After 48 hrs treatment with sorafenib, the transfected/untransfected cells and negative control were harvested and washed twice with cold PBS. The cell suspension was adjusted to a concentration of 1 X 106 cells per ml. Cells were fixed in 100 % ethanol at 4°C overnight then cells were resuspended in 200 µL 1X propidium iodide (PI), incubated at 37°C in the dark for 20 – 30 min placed on ice. G0 /G1, S and G2/M phases’ populations were detected by PI detector with flow cytometry (Beckman Coulter, USA) and analyzed by flowing software version 2.5.1(Turka centre of biotechnology, Turka uni, Finland).

Cell apoptosis analysis

Annexin V-FITC/PI (fluorescein isothiocyanate/propidium iodide) apoptosis detection kit (BestBio, Shanghai, People’s Republic of China) was used according to the manufacturer’s protocols for detection of apoptotic cells via flow cytometry in transfected and untransfected cells before and after sorafenib treatment comparing to negative control. Briefly, cells were collected and centrifuged for 10 min at 1,200 rpm.
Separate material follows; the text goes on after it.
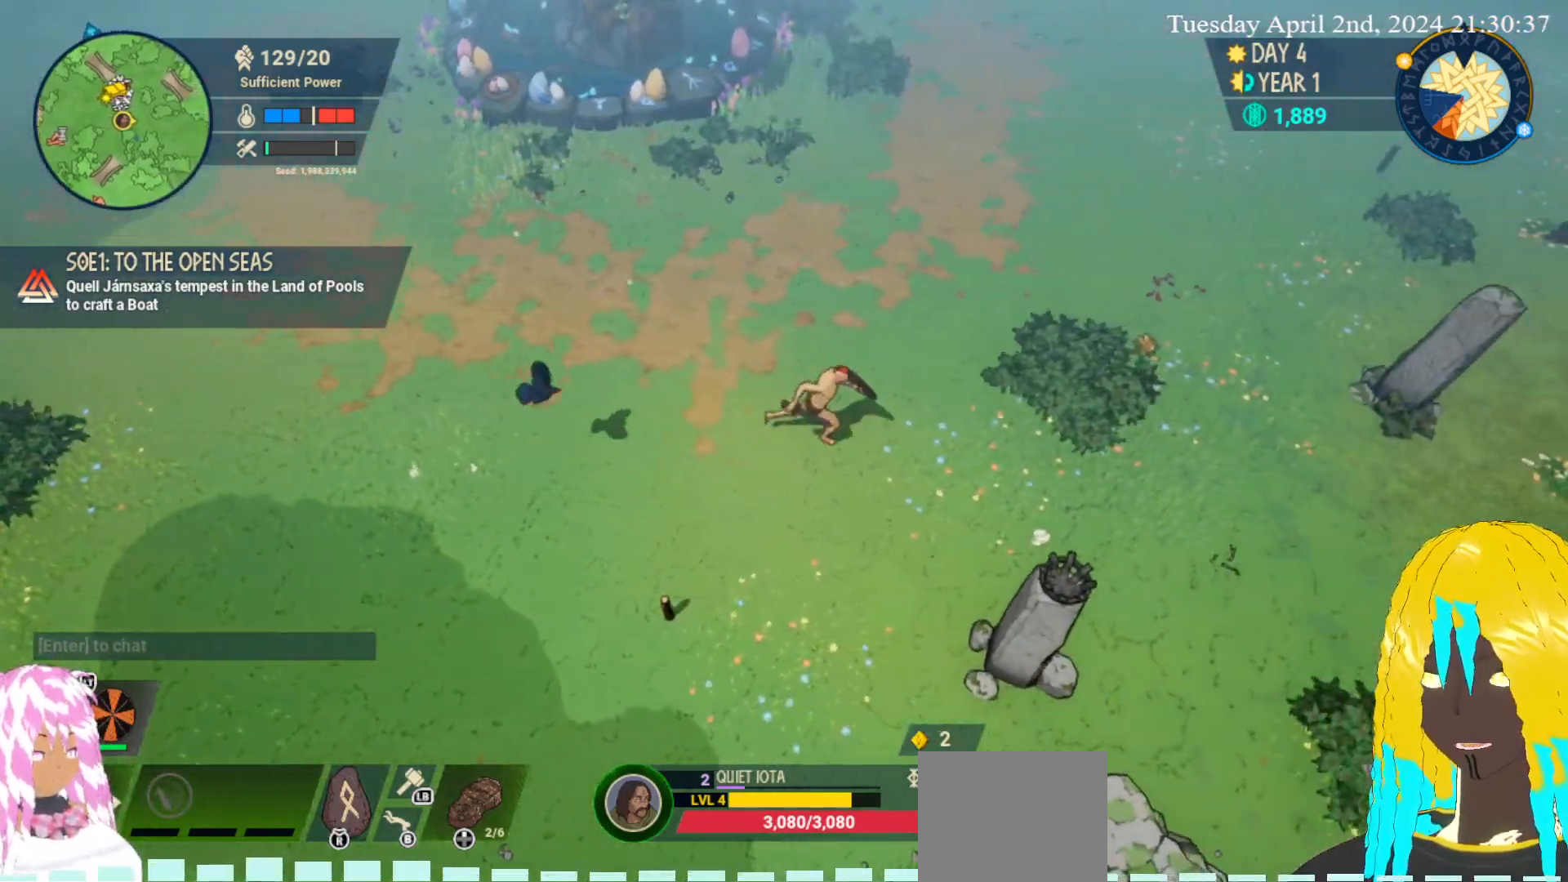
{"buttons": [], "left_stick": "down-right", "right_stick": "center", "events": []}
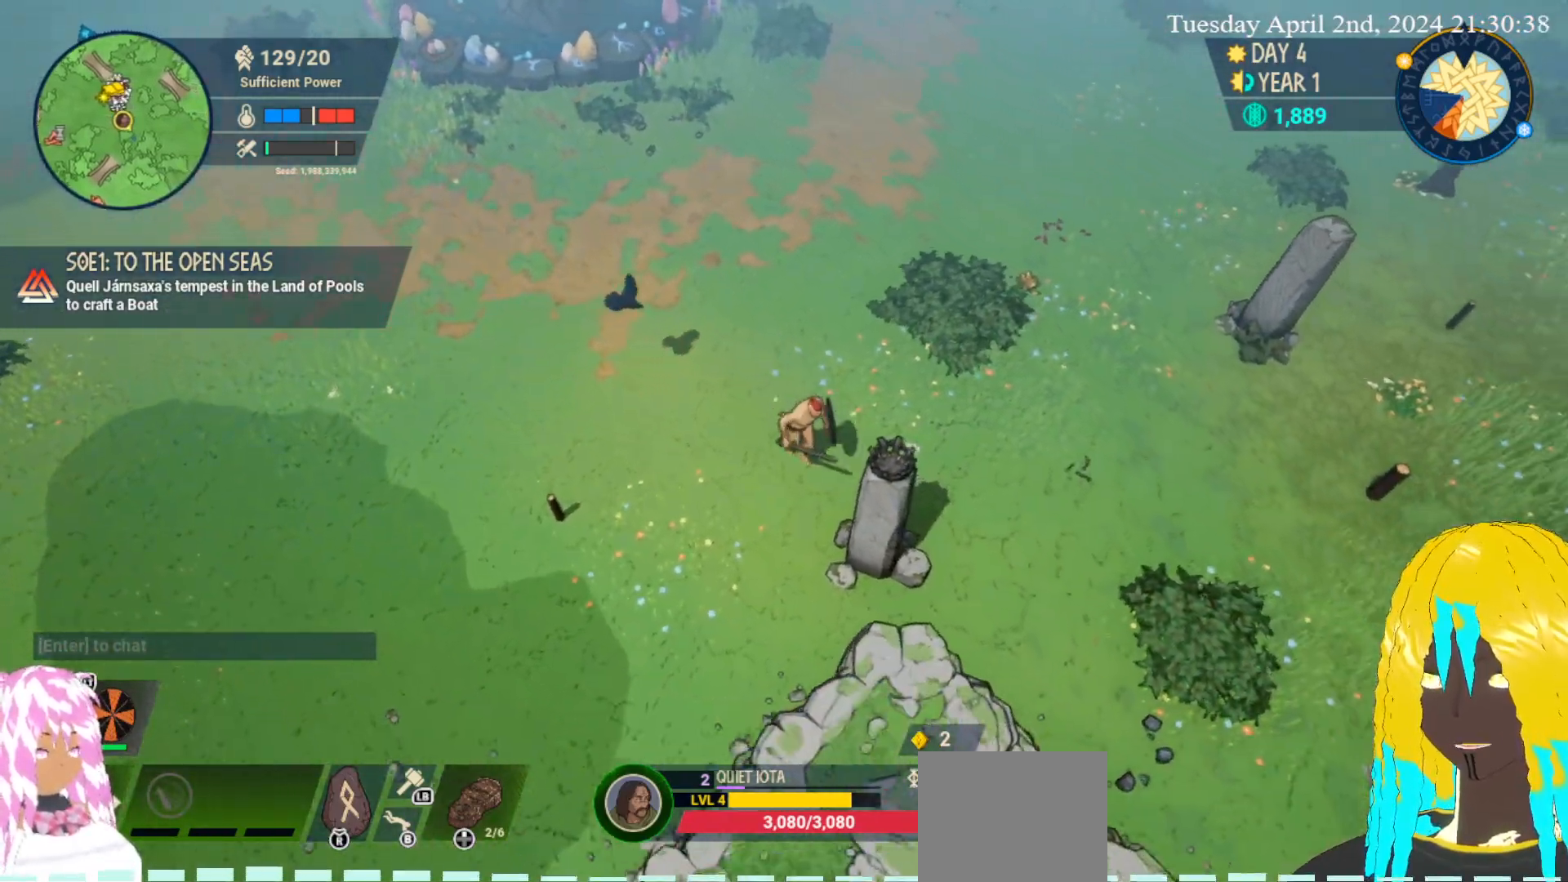
{"buttons": [], "left_stick": "up-right", "right_stick": "center", "events": [[250, "CROSS", "down"], [250, "left_stick", "center"], [383, "CROSS", "up"], [467, "left_stick", "up-right"]]}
After washing with PBS, cell suspension was adjusted to a concentration of 1 X 106 cells per ml and stained with 10 μL of Annexin V-FITC for 15 minutes and 5 μL of PI for 5 minutes at 4°C in the dark. Cells were then analyzed using FITC signal detector and PI detector with flow cytometry (Beckman Coulter, USA), and flowing software version 2.5.1 (Turka centre of biotechnology, Turka uni, Finland)

Statistical analysis

Statistical analyses were performed using GraphPad Prism version 7 for windows (GraphPad Software, CA, USA).Data are presented as mean ± standard deviation (SD). Multiple comparisons were carried out using one way analysis of variance (ANOVA) followed by Tukey test for post-hoc .Statistical significance was acceptable at a level of p-value ˂ 0.05. The two-tailed Student’s t test was used for all real time RT-PCR, cell cycle, apoptosis and caspase-3 level data. P-value threshold < 0.05 was considered significant.

Results

Effect of sorafenib on cell proliferation

Both cell lines used in the present study (HepG2/Huh7) demonstrated slightly difference in their sensitivity to sorafenib. HepG2 cells exhibited more sensitivity rather than Huh7 cells after treatment for 48 hrs. The calculated IC50 for HepG2 and Huh7 cells was 8 uM and 10 uM respectively. Based on this data, sub lethal doses of sorafenib (IC20 and IC35) were selected for treatment of cells in the subsequent experiments.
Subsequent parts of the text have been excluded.